◆ WORK REQUIRED ◆
Pull every line with "RAG知识库用不好" from the data.

◆ TASK MATERIAL ◆
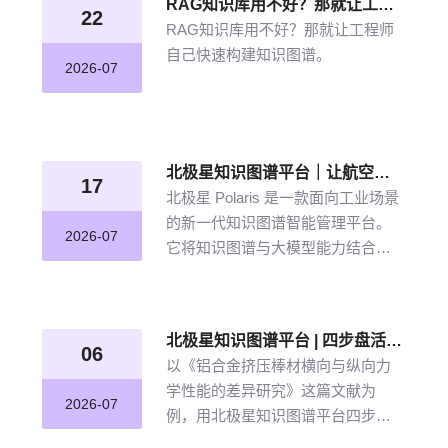
RAG知识库用不好？那就让工程师自己快速构建知识图谱
22
RAG知识库用不好？那就让工程师
自己快速构建知识图谱。
2026-07
北极星知识图谱平台｜让航空发动机叶片知识“连”起来
17
北极星 Polaris 是一款面向工业场景
的新一代知识图谱智能管理平台。
2026-07
它将知识图谱与大模型能力结合，
以“选—建—修—用”四步流程，把分
散资料转化为可查询、可追溯、可
持续完善的知识网络。
北极星知识图谱平台 | 四步盘活航空材料全量文献
06
以《铝合金挤压棒材横向与纵向力
学性能的差异研究》这篇文献为
2026-07
例，用北极星知识图谱平台四步盘
活航空材料全量文献。带大家体验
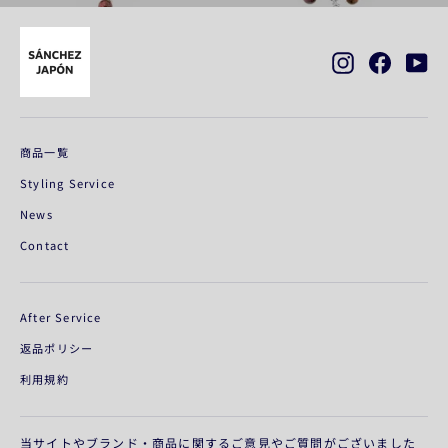
Instagram
Faceboo
Yo
商品一覧
Styling Service
News
Contact
After Service
返品ポリシー
利用規約
当サイトやブランド・商品に関するご意見やご質問がございました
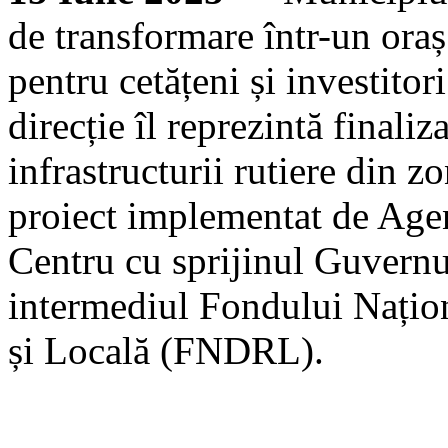
de transformare într-un oraș
pentru cetățeni și investitor
direcție îl reprezintă finali
infrastructurii rutiere din z
proiect implementat de Age
Centru cu sprijinul Guvern
intermediul Fondului Națio
și Locală (FNDRL).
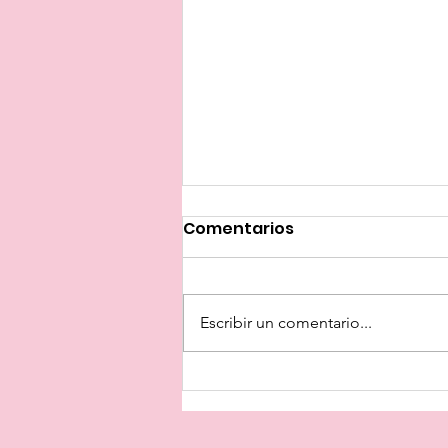
Comentarios
Escribir un comentario...
¿Dónde está el
sarcasmo?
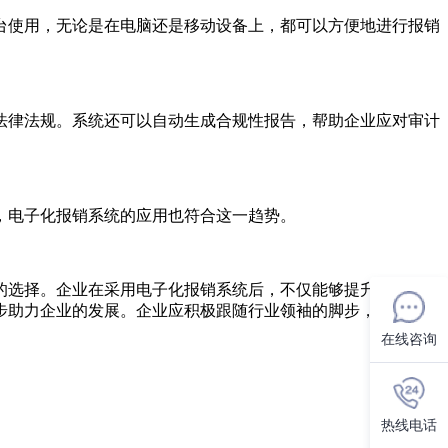
台使用，无论是在电脑还是移动设备上，都可以方便地进行报销
法律法规。系统还可以自动生成合规性报告，帮助企业应对审计
，电子化报销系统的应用也符合这一趋势。
的选择。企业在采用电子化报销系统后，不仅能够提升财务管理
步助力企业的发展。企业应积极跟随行业领袖的脚步，采用先进
在线咨询
热线电话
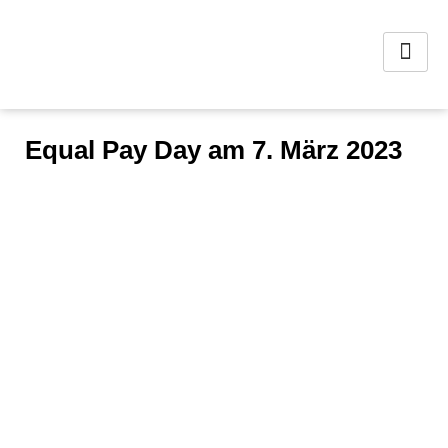
Equal Pay Day am 7. März 2023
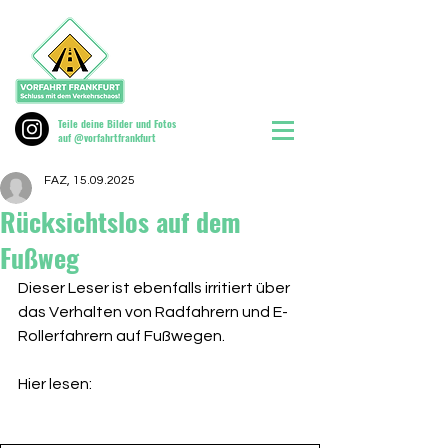
Teile deine Bilder und Fotos
auf @vorfahrtfrankfurt
FAZ, 15.09.2025
Rücksichtslos auf dem
Fußweg
Dieser Leser ist ebenfalls irritiert über 
das Verhalten von Radfahrern und E-
Rollerfahrern auf Fußwegen. 
Hier lesen:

◆ EXERCISE RESULT ◆
RAG知识库用不好？那就让工程师自己快速构建知识图谱
RAG知识库用不好？那就让工程师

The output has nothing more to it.